#### EXERCISE MATERIAL

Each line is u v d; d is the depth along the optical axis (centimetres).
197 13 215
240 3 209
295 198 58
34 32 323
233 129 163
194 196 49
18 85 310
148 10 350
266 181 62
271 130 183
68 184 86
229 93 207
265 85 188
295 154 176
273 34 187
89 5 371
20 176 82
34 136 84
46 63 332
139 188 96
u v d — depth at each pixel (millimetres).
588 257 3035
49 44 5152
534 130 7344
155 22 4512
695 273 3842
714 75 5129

########
#### EXERCISE MATERIAL

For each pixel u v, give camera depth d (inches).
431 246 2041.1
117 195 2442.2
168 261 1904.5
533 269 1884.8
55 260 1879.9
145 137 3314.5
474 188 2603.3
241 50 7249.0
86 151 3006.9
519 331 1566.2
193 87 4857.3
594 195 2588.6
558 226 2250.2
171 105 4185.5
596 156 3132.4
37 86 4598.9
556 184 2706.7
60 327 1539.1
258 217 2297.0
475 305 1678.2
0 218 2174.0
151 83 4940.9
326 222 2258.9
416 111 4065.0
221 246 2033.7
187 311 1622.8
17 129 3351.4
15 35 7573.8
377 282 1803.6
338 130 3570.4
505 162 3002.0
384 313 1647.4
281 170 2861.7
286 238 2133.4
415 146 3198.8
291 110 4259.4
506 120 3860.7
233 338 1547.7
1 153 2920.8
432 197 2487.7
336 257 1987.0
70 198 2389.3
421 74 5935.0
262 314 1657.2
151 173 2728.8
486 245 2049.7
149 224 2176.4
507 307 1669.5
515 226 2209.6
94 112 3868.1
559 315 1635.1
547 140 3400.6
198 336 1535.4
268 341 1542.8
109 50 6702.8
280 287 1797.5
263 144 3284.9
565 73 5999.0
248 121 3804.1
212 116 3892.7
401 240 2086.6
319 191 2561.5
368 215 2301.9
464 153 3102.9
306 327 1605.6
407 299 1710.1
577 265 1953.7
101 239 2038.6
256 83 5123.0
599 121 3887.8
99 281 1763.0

########

§ THE TASK
I'd like the lines above from the one with "37 86 4598.9" up to and including the one with "99 281 1763.0" copied exactly, with no other lines.

§ ANSWER SPACE
37 86 4598.9
556 184 2706.7
60 327 1539.1
258 217 2297.0
475 305 1678.2
0 218 2174.0
151 83 4940.9
326 222 2258.9
416 111 4065.0
221 246 2033.7
187 311 1622.8
17 129 3351.4
15 35 7573.8
377 282 1803.6
338 130 3570.4
505 162 3002.0
384 313 1647.4
281 170 2861.7
286 238 2133.4
415 146 3198.8
291 110 4259.4
506 120 3860.7
233 338 1547.7
1 153 2920.8
432 197 2487.7
336 257 1987.0
70 198 2389.3
421 74 5935.0
262 314 1657.2
151 173 2728.8
486 245 2049.7
149 224 2176.4
507 307 1669.5
515 226 2209.6
94 112 3868.1
559 315 1635.1
547 140 3400.6
198 336 1535.4
268 341 1542.8
109 50 6702.8
280 287 1797.5
263 144 3284.9
565 73 5999.0
248 121 3804.1
212 116 3892.7
401 240 2086.6
319 191 2561.5
368 215 2301.9
464 153 3102.9
306 327 1605.6
407 299 1710.1
577 265 1953.7
101 239 2038.6
256 83 5123.0
599 121 3887.8
99 281 1763.0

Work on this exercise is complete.